§ Consignes:
**A)** Reproduisez fidèlement, dans le texte sur la paresse intellectuelle, tout ce qui va de « Et en fait, cela » jusqu'à « surendetter leurs clients. ».
**B)** Les affirmations suivantes sont-elles conformes au texte sur la paresse intellectuelle ? Répondez par oui ou par non pour chacune, en citant mot pour mot les termes du texte qui tranchent.
(i) La hausse du niveau de l'enseignement a entraîné un déplacement des métiers manuels vers les métiers intellectuels.
(ii) Les moyens de ne pas penser sont rares et coûteux.
(iii) La réflexion est souvent synonyme de hausse de consommation.
**C)** Reprenez la rédaction du texte sur la paresse intellectuelle là où il s'interrompt.

§ Extrait fourni:
━━━━━━━━━━━━━━━━━━━━━━━━━━━━━━

La capacité de réfléchir est ce qui distingue le mieux l'homme des autres animaux. C'est cette capacité qui permet à notre civilisation de se développer, en bien et en mal. On peut donc être en droit de penser que chacun s'emploie à développer au mieux cette capacité, et que la tendance naturelle de notre civilisation dite évoluée soit une démocratisation de la réflexion, qu'elle soit scientifique, philosophique, ou artistique, et que chacun y apporte sa contribution, même modeste.

Il n'en est malheureusement rien. L'augmentation indéniable du niveau de l'enseignement a certes provoqué un déplacement des métiers manuels vers les métiers intellectuels. Mais ce déplacement ne s'est accompagné d'aucune prise de conscience collective des formidables possibilités du cerveau humain. Comment l'expliquer ?

En fait, il semblerait que la plupart des gens soient atteints de paresse intellectuelle. En effet, penser est fatigant, et on a trop souvent le réflexe de ne pas le faire lorsqu'on peut l'éviter, de la même manière que l'on prend l'ascenseur plutôt que l'escalier. Et s'il n'est souvent pas facile d'éviter la fatigue physique, les moyens de ne pas penser sont omniprésents, et gratuits.

Et en effet, pourquoi réfléchir lorsque tous se précipitent pour le faire à votre place, les politiques, les publicitaires, les journalistes? Pourquoi réfléchir lorsque vous pouvez vous asseoir devant votre téléviseur et recevoir passivement distraction et informations commentées, prédigérées ? Pourquoi réfléchir alors qu'on vous propose de répondre obligeamment à la question "que dois-je en penser" ?

Et en fait, cela arrange tout le monde que les gens ne réfléchissent pas. En premier lieu, les publicitaires, et les industriels derrière eux, qui cherchent à faire consommer les gens; la réflexion est souvent synonyme de baisse de consommation: si les gens commencent à se demander de quoi ils ont réellement besoin avant d'acheter, l'économie risque d'en prendre un coup ! Mieux vaut acheter d'abord et penser ensuite (ou jamais), et si l'achat pose des problèmes de ressources financières, pas d'inquiétude, les organismes de crédit sont là pour pallier ce problème, quitte à surendetter leurs clients.

━━━━━━━━━━━━━━━━━━━━━━━━━━━━━━

§ Données enregistrées:
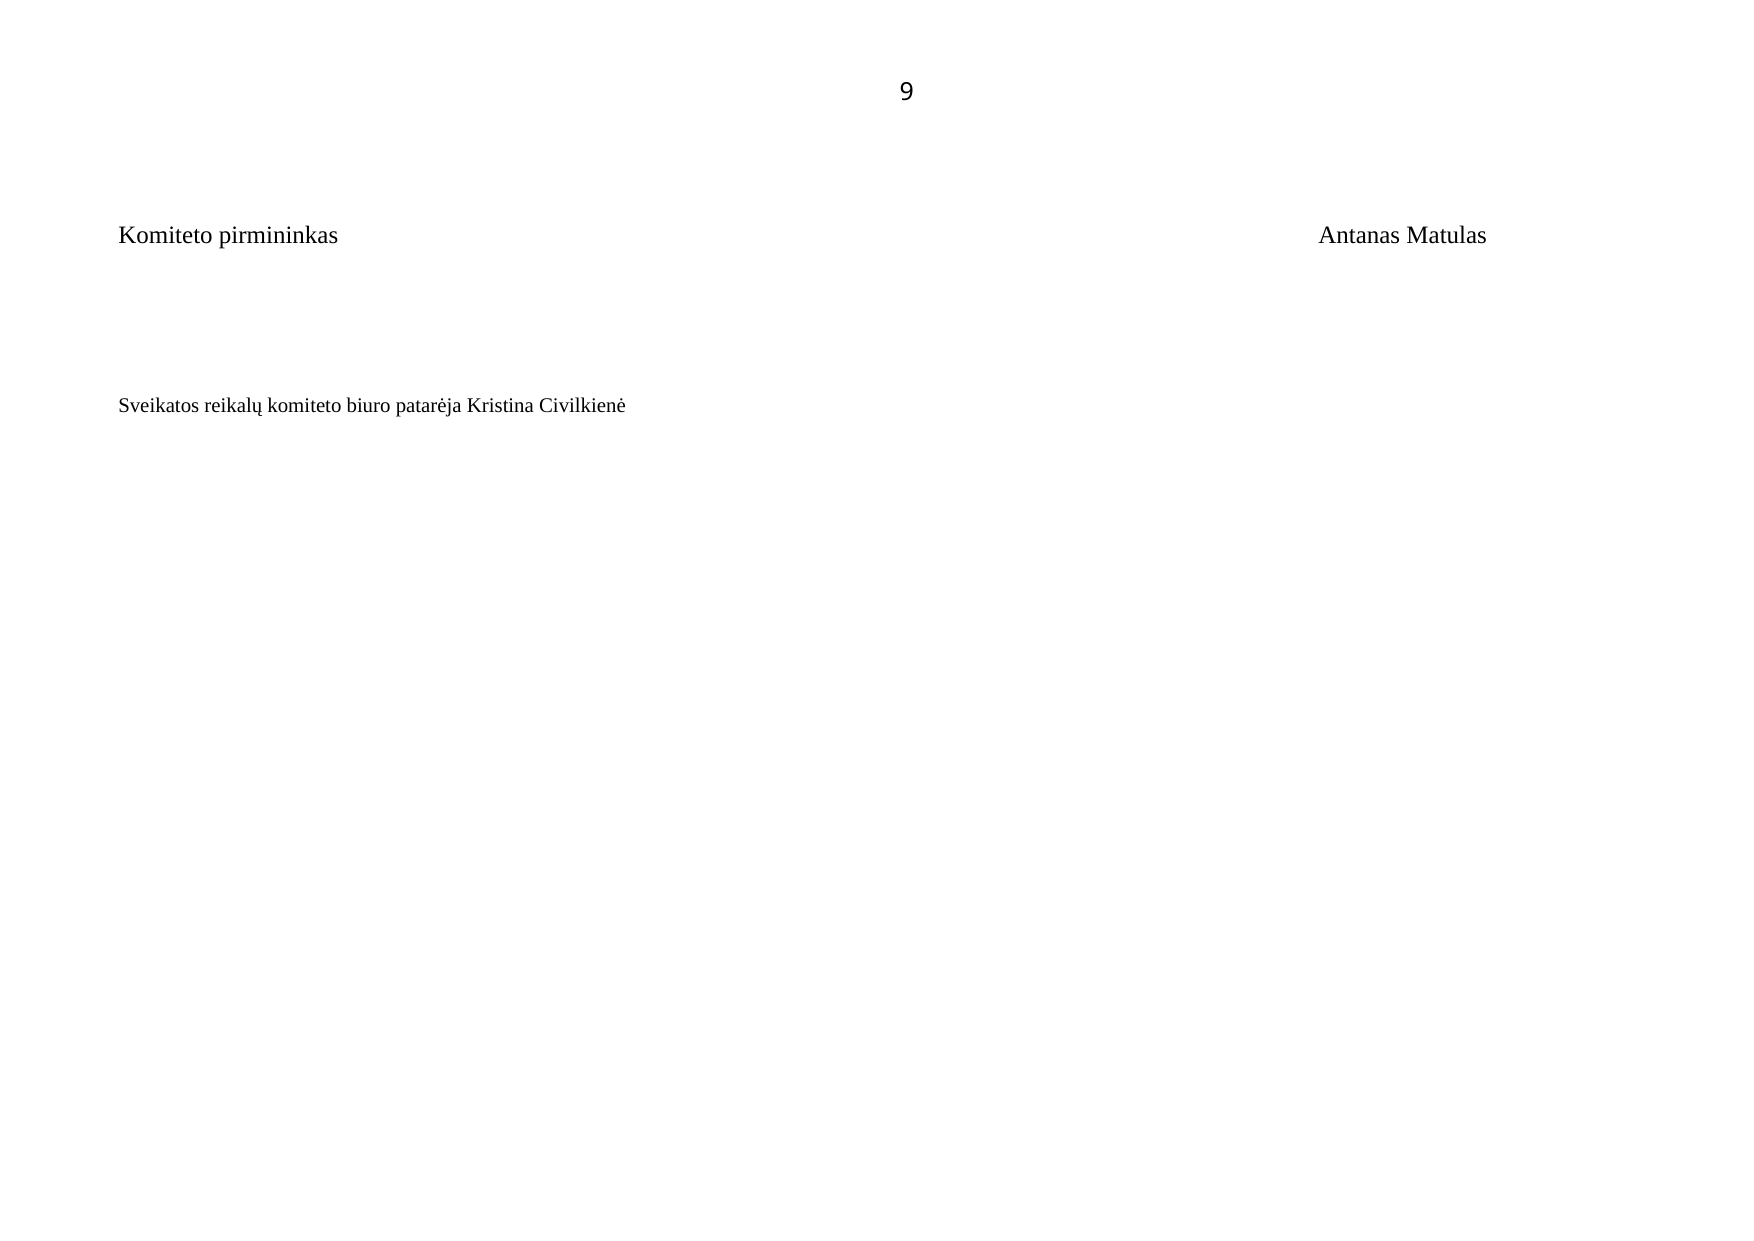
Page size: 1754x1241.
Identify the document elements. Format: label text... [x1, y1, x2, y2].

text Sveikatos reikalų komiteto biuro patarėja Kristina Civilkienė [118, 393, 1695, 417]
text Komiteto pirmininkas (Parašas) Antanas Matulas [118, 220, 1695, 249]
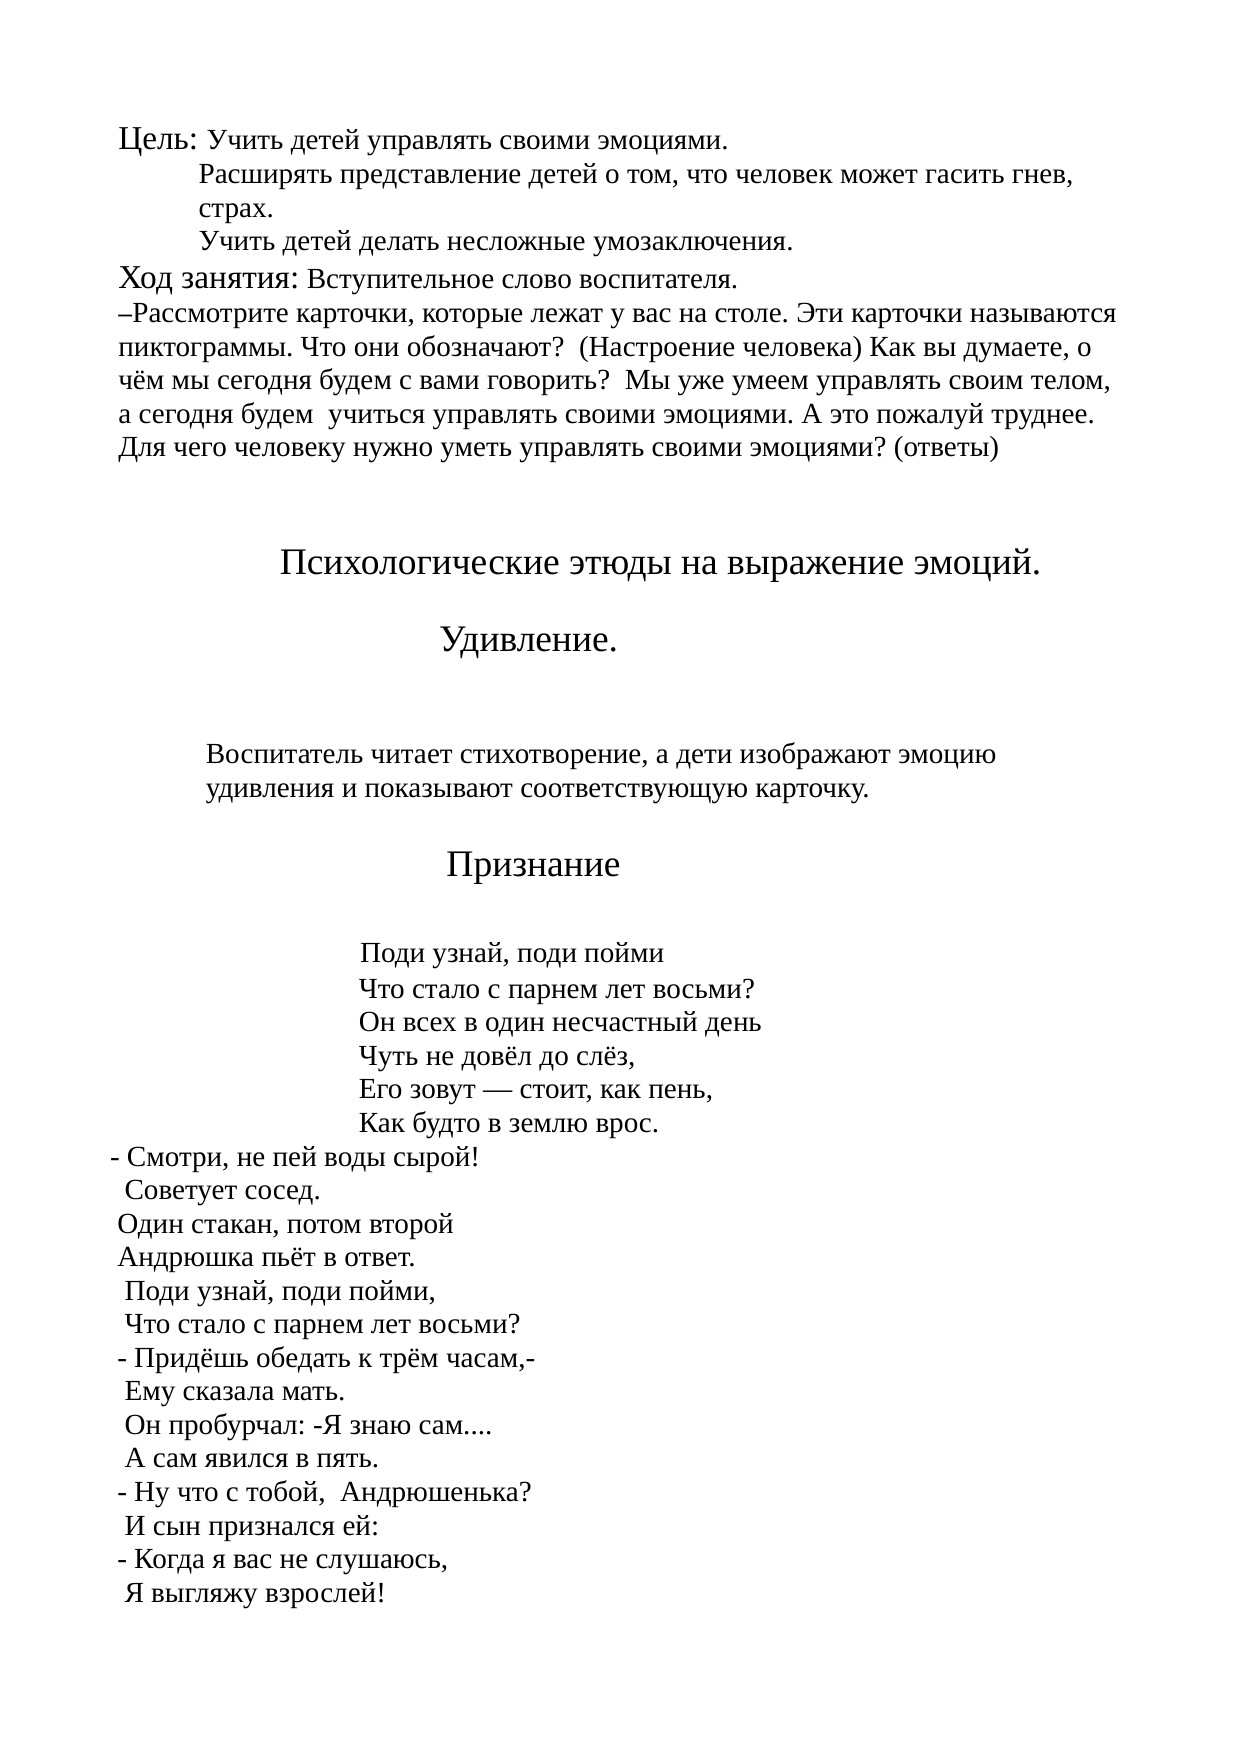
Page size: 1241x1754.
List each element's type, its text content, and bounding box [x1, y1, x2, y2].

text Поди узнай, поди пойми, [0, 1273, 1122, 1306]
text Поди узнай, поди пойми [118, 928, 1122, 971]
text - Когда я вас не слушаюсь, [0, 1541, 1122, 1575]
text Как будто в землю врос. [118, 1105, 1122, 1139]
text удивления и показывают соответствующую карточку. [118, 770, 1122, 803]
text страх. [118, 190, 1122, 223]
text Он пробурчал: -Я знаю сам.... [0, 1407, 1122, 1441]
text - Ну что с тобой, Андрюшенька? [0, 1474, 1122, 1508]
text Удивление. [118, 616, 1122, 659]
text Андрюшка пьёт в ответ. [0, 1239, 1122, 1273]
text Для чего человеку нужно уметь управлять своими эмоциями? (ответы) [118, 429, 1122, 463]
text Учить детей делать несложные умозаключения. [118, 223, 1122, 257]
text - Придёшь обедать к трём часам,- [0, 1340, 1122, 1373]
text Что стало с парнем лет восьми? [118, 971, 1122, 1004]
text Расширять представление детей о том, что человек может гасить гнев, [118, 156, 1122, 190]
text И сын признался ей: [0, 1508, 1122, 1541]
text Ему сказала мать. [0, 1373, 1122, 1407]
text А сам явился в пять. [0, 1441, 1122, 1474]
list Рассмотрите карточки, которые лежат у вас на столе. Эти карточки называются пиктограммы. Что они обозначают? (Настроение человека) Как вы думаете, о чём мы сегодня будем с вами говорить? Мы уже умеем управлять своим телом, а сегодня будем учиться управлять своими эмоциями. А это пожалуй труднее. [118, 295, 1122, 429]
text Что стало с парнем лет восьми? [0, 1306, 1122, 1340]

━━━━━━━━━━━━━━━━━━━━━━━━━━━━━━

§ Réponses rédigées:
**A)**
Et en fait, cela arrange tout le monde que les gens ne réfléchissent pas. En premier lieu, les publicitaires, et les industriels derrière eux, qui cherchent à faire consommer les gens; la réflexion est souvent synonyme de baisse de consommation: si les gens commencent à se demander de quoi ils ont réellement besoin avant d'acheter, l'économie risque d'en prendre un coup ! Mieux vaut acheter d'abord et penser ensuite (ou jamais), et si l'achat pose des problèmes de ressources financières, pas d'inquiétude, les organismes de crédit sont là pour pallier ce problème, quitte à surendetter leurs clients.

**B)**
(i) Oui : « L'augmentation indéniable du niveau de l'enseignement a certes provoqué un déplacement des métiers manuels vers les métiers intellectuels ».
(ii) Non : « les moyens de ne pas penser sont omniprésents, et gratuits ».
(iii) Non : « la réflexion est souvent synonyme de baisse de consommation ».

**C)**
Les hommes politiques, eux aussi, ne recherchent pas la réflexion chez leurs électeurs. Le vote doit se faire sur la bonne mine du candidat, la sympathie qu'il inspire, les petites phrases qu'il prononce et un programme simpliste pouvant être résumé en quelques mots. L'électeur est considéré par l'homme politique comme un idiot et donc traité comme tel. Combien de fois des initiatives intelligentes, mais non conformistes ont été abandonnées au motif que "les électeurs ne comprendraient pas" ? Et que penser des affichettes électorales proclamant "Votez Untel", sans autre explication, affichettes collées par dizaines sur les murs comme si leur répétition constituait à elle seule un argument ?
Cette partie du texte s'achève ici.